Plusieurs pistes peuvent
rééquilibrer ces manques continentaux ou ces déséquilibres régionaux : le
passage immédiat à 15 % du budget Européen de la stratégie Horizon 2020 et
à 2,5 % de son PIB pour la France, la création à l'image du conseil
Nordique d'un conseil Latin pour faire le poids face à l'Allemagne (France, Italie,
Espagne, Portugal, Roumanie) et enfin plus de coopération et de partenariats
entre les Etats et les entreprises européennes visant à un équilibrage de
l'aménagement de sites industriels pour favoriser un partage : ne pas
mettre des usines nouvelles qu'en Slovaquie et en Roumanie mais en mettre
également en Allemagne ou en France, ainsi qu'encourager l'investissement des
entreprises Françaises. Sans oublier que la Banque publique d'investissement
que veut le gouvernement financera en partie les projets des PME.

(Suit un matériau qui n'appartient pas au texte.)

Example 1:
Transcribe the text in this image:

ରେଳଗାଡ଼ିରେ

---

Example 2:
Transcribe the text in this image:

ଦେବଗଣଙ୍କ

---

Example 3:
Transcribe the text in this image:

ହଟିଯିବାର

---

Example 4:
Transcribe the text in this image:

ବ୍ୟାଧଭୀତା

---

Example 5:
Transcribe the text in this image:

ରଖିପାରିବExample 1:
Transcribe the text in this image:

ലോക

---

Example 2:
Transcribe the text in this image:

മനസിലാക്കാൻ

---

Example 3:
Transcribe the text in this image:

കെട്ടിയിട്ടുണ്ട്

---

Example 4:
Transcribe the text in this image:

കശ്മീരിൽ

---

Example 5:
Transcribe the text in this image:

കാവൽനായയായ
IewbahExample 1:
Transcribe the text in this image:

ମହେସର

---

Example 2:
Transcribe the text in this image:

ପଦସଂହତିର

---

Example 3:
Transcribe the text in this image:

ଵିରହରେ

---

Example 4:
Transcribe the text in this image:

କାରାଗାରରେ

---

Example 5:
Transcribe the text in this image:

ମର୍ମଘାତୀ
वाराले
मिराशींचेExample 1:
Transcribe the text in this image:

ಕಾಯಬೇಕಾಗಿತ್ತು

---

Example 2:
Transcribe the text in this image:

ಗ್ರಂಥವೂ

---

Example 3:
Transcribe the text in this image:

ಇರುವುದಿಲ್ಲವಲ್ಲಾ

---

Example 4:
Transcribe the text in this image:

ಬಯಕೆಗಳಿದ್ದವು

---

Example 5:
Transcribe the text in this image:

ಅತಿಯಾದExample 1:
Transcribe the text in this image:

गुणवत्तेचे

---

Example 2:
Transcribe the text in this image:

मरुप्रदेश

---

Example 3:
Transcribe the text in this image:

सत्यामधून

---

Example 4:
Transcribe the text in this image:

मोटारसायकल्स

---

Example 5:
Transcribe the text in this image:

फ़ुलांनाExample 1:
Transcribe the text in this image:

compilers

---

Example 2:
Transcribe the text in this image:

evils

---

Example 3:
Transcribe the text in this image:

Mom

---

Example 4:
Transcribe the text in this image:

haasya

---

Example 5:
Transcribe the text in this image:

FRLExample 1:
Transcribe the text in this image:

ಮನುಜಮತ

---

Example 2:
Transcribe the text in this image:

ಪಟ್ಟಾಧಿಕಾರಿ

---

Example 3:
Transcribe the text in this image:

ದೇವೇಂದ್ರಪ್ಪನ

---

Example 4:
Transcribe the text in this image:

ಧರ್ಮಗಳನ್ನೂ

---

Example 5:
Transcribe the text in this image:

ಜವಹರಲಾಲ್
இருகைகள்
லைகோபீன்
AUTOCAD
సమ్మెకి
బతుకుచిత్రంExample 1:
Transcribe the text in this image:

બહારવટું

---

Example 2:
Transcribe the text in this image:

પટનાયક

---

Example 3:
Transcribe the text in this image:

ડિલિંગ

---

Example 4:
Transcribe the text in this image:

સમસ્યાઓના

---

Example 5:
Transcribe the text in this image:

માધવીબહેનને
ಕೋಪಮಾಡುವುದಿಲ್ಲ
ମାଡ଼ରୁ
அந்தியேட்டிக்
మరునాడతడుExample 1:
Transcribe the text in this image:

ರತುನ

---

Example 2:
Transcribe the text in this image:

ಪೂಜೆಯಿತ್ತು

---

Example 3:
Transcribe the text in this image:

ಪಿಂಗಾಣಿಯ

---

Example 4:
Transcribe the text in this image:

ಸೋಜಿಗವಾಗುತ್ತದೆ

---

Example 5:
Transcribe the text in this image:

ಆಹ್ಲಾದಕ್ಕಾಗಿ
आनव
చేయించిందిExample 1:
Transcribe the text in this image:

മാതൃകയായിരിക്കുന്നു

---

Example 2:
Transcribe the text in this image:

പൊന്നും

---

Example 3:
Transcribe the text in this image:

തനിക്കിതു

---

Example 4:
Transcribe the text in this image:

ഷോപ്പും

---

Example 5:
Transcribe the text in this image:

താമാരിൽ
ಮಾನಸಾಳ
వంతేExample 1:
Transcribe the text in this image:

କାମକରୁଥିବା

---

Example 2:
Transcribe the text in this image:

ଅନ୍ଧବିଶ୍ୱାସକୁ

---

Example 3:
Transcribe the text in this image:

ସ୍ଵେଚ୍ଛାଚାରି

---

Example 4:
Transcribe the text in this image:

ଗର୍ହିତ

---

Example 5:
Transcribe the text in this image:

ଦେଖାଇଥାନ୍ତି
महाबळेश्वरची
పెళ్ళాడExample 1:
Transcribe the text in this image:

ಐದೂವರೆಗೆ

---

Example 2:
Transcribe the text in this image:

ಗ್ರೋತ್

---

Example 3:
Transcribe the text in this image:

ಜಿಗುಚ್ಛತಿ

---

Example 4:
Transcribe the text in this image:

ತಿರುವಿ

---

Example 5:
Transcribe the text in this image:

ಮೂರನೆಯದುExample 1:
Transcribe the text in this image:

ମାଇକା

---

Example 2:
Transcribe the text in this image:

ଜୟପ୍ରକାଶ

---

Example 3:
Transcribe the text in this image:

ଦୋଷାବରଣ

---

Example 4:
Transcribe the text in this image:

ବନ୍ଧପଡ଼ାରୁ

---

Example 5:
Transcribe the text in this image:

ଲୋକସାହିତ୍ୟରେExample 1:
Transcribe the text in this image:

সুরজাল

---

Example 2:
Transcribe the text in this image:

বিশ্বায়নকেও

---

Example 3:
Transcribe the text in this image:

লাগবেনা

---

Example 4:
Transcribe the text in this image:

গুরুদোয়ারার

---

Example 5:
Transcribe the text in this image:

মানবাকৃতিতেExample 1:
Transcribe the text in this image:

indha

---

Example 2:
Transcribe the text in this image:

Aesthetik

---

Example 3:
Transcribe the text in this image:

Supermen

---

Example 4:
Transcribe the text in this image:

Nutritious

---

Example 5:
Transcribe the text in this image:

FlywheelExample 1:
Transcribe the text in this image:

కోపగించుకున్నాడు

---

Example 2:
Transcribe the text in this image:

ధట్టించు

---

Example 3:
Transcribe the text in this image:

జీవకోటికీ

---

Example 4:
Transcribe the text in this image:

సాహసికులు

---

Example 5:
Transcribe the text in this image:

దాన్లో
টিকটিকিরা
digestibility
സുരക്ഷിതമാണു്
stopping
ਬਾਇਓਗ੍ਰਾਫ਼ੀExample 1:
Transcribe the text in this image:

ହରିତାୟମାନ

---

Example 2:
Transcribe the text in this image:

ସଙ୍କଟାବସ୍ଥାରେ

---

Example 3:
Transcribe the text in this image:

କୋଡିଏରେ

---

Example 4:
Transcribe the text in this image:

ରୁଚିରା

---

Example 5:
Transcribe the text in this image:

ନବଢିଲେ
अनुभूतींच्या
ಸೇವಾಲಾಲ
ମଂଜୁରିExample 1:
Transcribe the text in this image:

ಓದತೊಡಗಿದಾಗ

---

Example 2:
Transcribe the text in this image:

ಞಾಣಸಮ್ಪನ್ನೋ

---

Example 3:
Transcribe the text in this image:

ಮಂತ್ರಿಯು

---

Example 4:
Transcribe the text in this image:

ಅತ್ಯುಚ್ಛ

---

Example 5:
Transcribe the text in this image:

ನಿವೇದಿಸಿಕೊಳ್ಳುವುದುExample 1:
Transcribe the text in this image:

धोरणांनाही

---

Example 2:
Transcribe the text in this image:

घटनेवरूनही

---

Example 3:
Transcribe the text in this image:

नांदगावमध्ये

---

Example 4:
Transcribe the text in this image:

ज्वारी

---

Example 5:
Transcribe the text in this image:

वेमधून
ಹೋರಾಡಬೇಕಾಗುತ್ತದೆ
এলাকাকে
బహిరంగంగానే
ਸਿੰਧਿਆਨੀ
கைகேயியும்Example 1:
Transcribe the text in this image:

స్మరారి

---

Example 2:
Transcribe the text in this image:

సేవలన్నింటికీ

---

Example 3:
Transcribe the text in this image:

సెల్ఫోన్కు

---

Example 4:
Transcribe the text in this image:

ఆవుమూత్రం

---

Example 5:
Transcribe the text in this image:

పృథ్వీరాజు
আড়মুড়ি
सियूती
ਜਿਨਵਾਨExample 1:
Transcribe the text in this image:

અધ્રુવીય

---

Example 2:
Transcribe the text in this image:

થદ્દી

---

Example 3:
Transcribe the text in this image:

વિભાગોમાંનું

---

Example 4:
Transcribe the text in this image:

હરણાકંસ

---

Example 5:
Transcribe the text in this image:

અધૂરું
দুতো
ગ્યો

Les aspects écologiques et
économiques du Développement Soutenable ont été évoqués, reste l'aspect social
qui n'est pas le moins important et qui fait partie de l'innovation. C'est
pourtant un aspect assez souvent délaissé et pas mis au même niveau que celui
de la performance économique, un peu comme le critère écologique. Il s'agit,
sans être moraliste, d'une erreur commise du fait de la domination d'un mode de
pensée néolibéral, d'économie spéculative loin de l'économie réelle et qui a
prouvé son inefficacité.
Une prise de conscience est
entrain, lentement, de se produire dans les milieux professionnels, mais la
bataille culturelle se doit d'être menée à bout.
Jérémy Rifkin parle de
« capital social » et appelle de ses vœux qu'il devienne égal au
capital financier. De manière plus détaillée, nous devons favoriser dans nos
sociétés l'investissement de long terme, mais également une approche plus
qualitative des priorités et des financements de l'innovation, ainsi que la
garantie du respect de l'humain.
Cela passe par une série de
mesures administratives et financières... :
-
faire du Crédit Impôt Recherche une aide pour
les PME
-
créer un guichet unique pour les entreprises
rassemblant les aides et le conseil au sujet des règlements administratifs, de
la fiscalité, l'information sur l'actualité scientifique
-
fonder des Commissariats au Plan régionaux et un
Commissariat au Plan Européen
-
renforcer la médecine du Travail et l'Inspection
du Travail pour lutter contre les troubles Musculo-squelettiques et les
troubles psycho-sociaux.
… et de dispositifs relevant de
l'enseignement et la formation :
-
généraliser l'enseignement des mathématiques,
SVT et sciences physiques dans les filières non-scientifiques et en bac
professionnel
-
lancer des campagnes régulières médiatiques
valorisant la filière professionnelle
-
renforcer les doctorats scientifiques en y
améliorant la double formation (disciplinaire et entrepreneuriale)
-
créer une Formation Tout au Long de la Vie en
fondant une Université Professionnelle financée à 50 % par le public et
50 % par les entreprises qui pérennise les GRETA qui sont les centres de
formation pour adultes de l’Education Nationale, mais qui voient leur effectif
changer trop régulièrement. En transformant les GRETA en Université
Professionnelle, on permet à chaque salarié, chaque chômeur de se reconvertir,
de recevoir une formation fondamentale ou complémentaire. De la même manière
que les enseignants ont droit à au moins une formation au Plan Académique de
Formation, on peut penser qu’il en irait de même pour les salariés.